What you are asked to do: Here, the job is to give back every entry below unchanged, omitting pictures.

The input:
────────

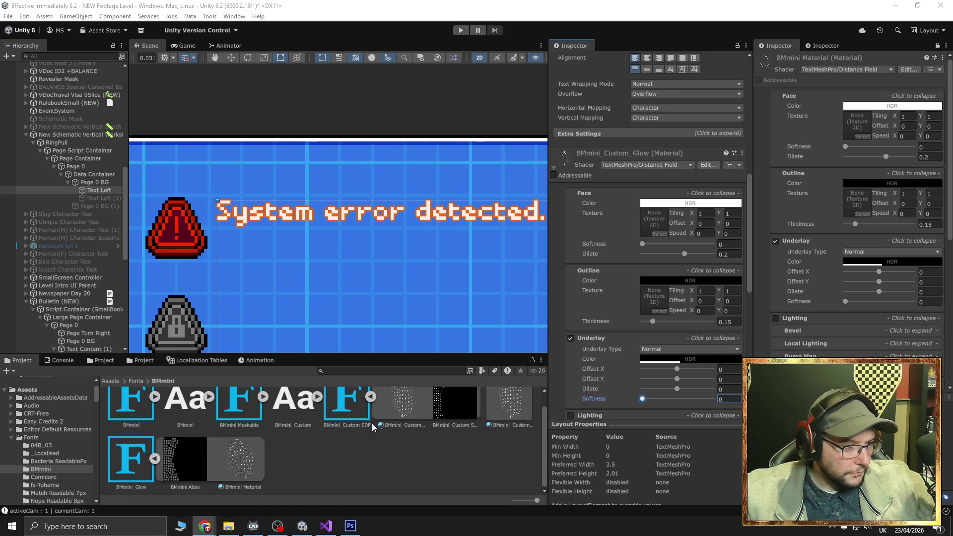
Inspect the BMmini_Glow font asset settings, then open the BMmini_Custom_Glow material
click(141, 457)
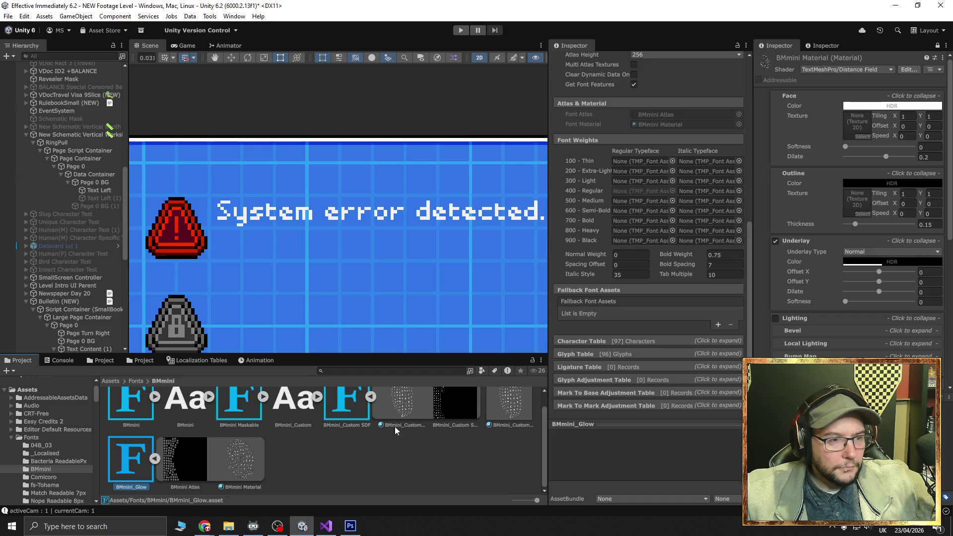
scroll(616, 397, up, 8)
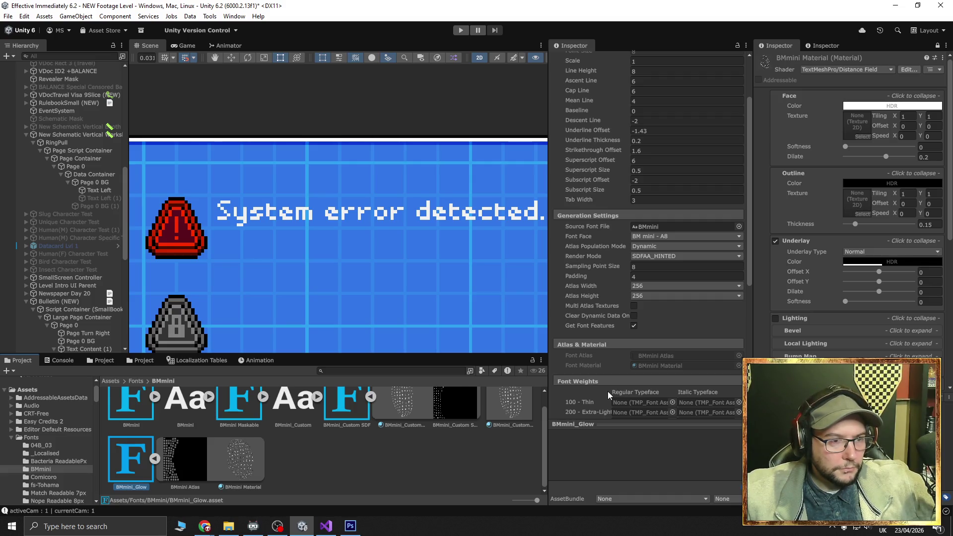
scroll(608, 391, up, 2)
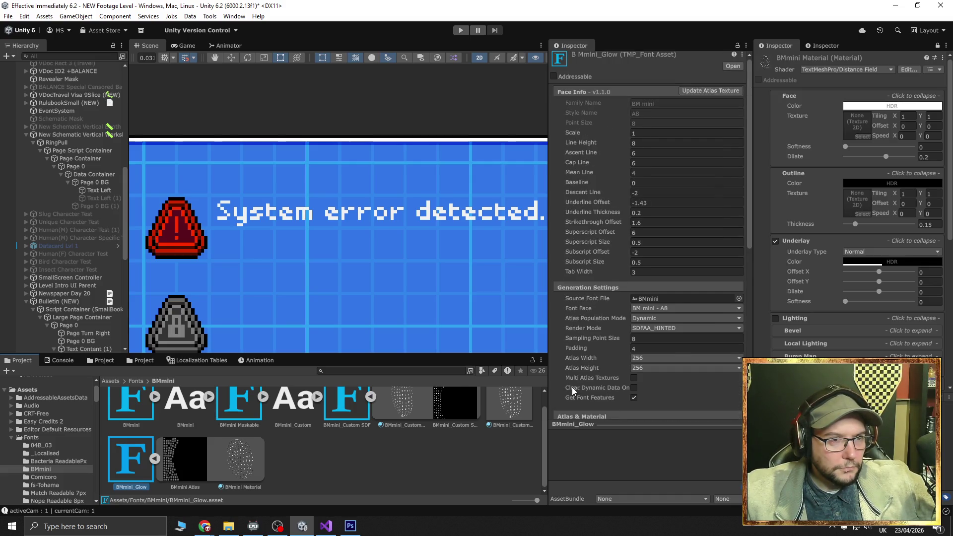
scroll(369, 469, up, 1)
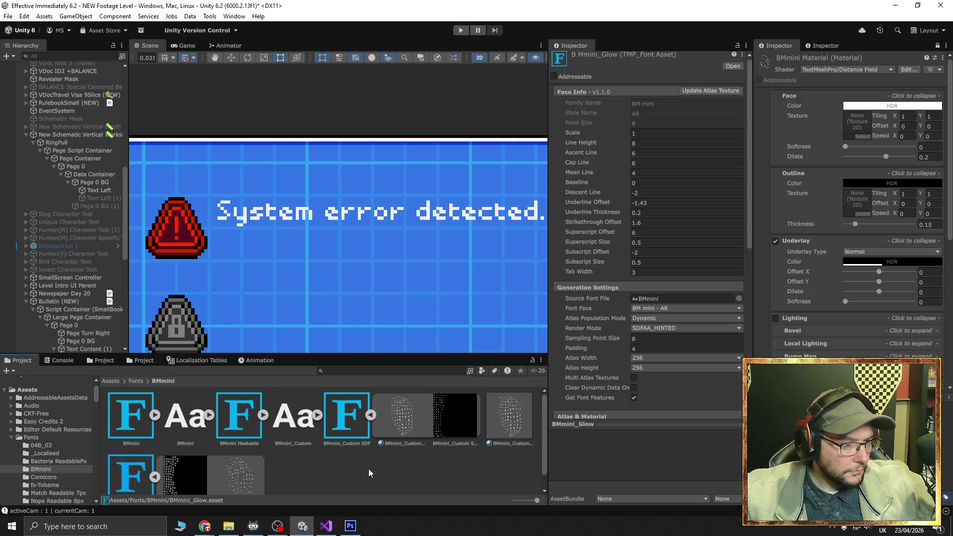
click(506, 420)
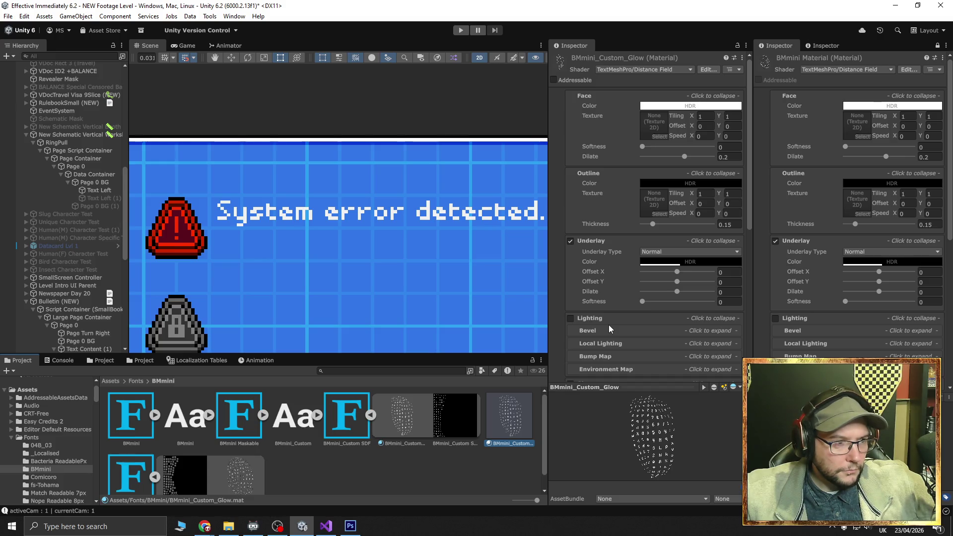
click(651, 252)
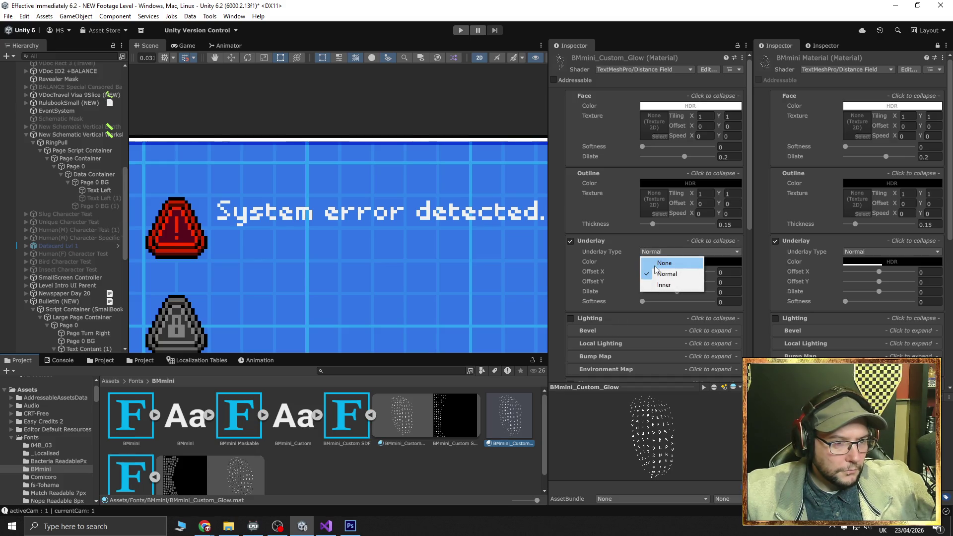
click(656, 262)
click(571, 241)
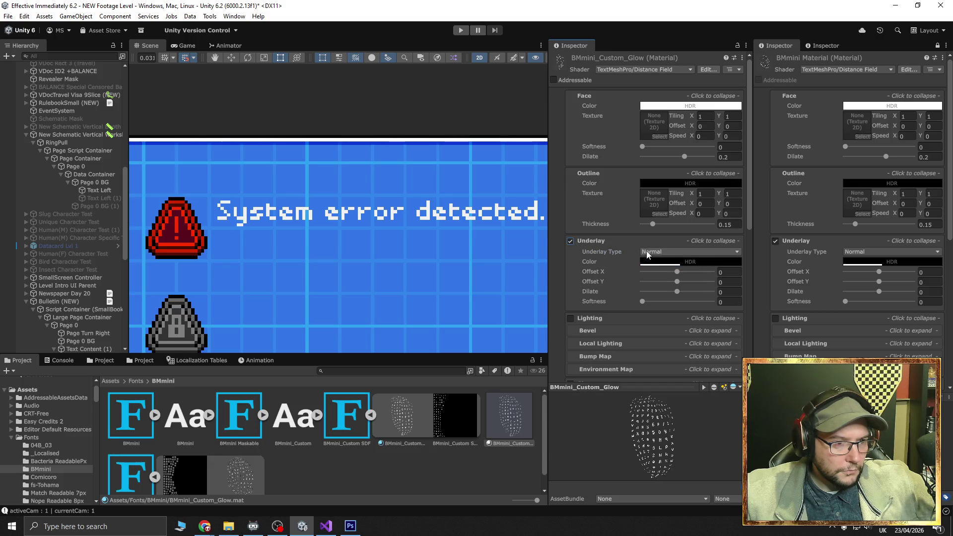
click(660, 252)
click(664, 285)
click(665, 251)
click(665, 274)
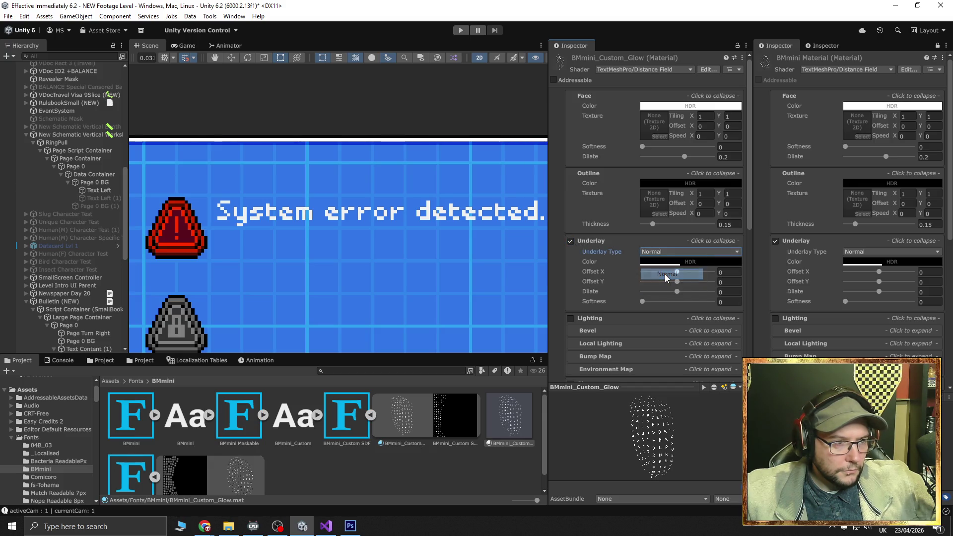
drag(653, 225, 711, 224)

────────

Response:
Inspect the BMmini_Glow font asset settings, then open the BMmini_Custom_Glow material
click(141, 457)
scroll(616, 397, up, 8)
scroll(608, 391, up, 2)
scroll(369, 469, up, 1)
click(506, 420)
click(651, 252)
click(656, 262)
click(571, 241)
click(660, 252)
click(664, 285)
click(665, 251)
click(665, 274)
drag(653, 225, 711, 224)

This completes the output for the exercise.